• [Records to process]
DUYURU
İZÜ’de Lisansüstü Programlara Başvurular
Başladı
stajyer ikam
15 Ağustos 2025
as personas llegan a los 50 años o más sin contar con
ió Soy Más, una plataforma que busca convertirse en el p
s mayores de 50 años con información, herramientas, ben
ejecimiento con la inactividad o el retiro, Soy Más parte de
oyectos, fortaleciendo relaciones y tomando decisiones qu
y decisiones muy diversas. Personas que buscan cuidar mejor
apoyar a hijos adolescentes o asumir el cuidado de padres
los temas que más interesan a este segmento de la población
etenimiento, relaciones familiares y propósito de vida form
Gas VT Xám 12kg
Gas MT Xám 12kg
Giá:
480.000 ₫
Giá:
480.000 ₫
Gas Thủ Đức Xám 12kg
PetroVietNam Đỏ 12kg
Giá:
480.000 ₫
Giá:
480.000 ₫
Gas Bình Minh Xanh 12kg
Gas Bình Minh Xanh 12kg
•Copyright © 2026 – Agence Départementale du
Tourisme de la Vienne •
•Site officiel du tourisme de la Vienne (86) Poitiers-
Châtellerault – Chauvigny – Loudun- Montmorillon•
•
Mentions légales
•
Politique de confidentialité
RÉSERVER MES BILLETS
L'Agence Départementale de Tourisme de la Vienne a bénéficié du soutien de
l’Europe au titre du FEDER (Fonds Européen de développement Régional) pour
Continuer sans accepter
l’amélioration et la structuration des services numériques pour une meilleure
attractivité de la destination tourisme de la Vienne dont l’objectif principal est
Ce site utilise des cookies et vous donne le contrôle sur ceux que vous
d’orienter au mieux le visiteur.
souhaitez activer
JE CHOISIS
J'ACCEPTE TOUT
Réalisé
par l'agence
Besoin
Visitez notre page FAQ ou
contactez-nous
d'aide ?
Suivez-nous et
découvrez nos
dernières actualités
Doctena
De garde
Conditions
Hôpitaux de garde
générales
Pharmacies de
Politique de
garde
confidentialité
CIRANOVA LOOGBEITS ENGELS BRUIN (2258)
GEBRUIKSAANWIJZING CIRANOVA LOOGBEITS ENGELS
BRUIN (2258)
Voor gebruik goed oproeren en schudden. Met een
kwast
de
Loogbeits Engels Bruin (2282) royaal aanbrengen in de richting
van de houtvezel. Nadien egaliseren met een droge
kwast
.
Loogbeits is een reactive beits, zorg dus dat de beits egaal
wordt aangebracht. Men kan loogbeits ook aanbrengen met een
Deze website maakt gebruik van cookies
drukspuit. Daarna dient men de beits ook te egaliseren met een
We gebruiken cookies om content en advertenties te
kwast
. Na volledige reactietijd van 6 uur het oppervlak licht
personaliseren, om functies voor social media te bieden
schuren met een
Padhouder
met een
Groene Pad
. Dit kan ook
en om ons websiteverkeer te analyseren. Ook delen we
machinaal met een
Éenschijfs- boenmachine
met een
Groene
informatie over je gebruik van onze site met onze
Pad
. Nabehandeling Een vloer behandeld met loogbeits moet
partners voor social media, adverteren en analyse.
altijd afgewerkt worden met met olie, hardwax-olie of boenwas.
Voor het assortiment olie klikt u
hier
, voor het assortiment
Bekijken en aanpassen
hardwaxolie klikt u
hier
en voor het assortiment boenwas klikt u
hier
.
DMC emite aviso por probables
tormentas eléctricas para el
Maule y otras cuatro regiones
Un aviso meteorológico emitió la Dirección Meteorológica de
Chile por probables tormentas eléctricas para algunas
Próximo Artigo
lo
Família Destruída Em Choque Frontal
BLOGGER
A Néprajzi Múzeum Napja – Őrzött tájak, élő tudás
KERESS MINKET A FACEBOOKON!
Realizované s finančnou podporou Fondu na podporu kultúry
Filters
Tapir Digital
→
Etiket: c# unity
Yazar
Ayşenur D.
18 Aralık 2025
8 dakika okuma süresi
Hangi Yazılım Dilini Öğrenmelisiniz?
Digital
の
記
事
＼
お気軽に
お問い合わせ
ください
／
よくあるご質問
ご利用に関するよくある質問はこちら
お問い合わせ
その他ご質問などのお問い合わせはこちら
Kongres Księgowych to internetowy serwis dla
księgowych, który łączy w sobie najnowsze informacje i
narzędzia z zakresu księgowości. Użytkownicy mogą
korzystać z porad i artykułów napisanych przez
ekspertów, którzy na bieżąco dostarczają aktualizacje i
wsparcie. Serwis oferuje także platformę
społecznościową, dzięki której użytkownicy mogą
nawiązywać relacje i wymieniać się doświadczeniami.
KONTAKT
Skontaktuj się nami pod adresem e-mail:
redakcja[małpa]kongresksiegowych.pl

---

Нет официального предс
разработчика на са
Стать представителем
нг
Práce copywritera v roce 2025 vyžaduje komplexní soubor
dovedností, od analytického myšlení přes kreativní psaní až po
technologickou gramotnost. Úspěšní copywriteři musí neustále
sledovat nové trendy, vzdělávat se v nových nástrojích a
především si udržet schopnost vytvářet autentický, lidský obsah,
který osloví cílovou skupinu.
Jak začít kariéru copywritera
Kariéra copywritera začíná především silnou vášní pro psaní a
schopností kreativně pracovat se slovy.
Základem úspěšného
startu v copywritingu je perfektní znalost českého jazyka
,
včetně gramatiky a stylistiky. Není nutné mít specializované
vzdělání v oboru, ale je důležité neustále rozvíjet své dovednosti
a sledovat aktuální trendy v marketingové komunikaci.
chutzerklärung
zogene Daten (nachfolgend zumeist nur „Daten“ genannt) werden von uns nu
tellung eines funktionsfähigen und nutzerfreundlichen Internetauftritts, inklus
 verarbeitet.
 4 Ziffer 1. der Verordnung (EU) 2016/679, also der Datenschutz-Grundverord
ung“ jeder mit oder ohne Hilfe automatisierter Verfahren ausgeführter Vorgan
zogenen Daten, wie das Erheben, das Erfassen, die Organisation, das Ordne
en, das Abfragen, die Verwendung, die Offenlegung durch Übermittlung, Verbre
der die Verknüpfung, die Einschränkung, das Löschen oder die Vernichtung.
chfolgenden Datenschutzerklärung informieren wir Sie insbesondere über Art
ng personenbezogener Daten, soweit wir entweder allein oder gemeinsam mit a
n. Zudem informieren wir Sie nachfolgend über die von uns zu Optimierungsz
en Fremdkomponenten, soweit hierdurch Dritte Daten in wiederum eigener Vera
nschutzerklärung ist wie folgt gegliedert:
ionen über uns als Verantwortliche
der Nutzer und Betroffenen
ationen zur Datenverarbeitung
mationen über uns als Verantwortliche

• [What the task asks] Every line above that has the string "oder" needs to be copied.

• [Response to this exercise]
ung“ jeder mit oder ohne Hilfe automatisierter Verfahren ausgeführter Vorgan
der die Verknüpfung, die Einschränkung, das Löschen oder die Vernichtung.
ng personenbezogener Daten, soweit wir entweder allein oder gemeinsam mit a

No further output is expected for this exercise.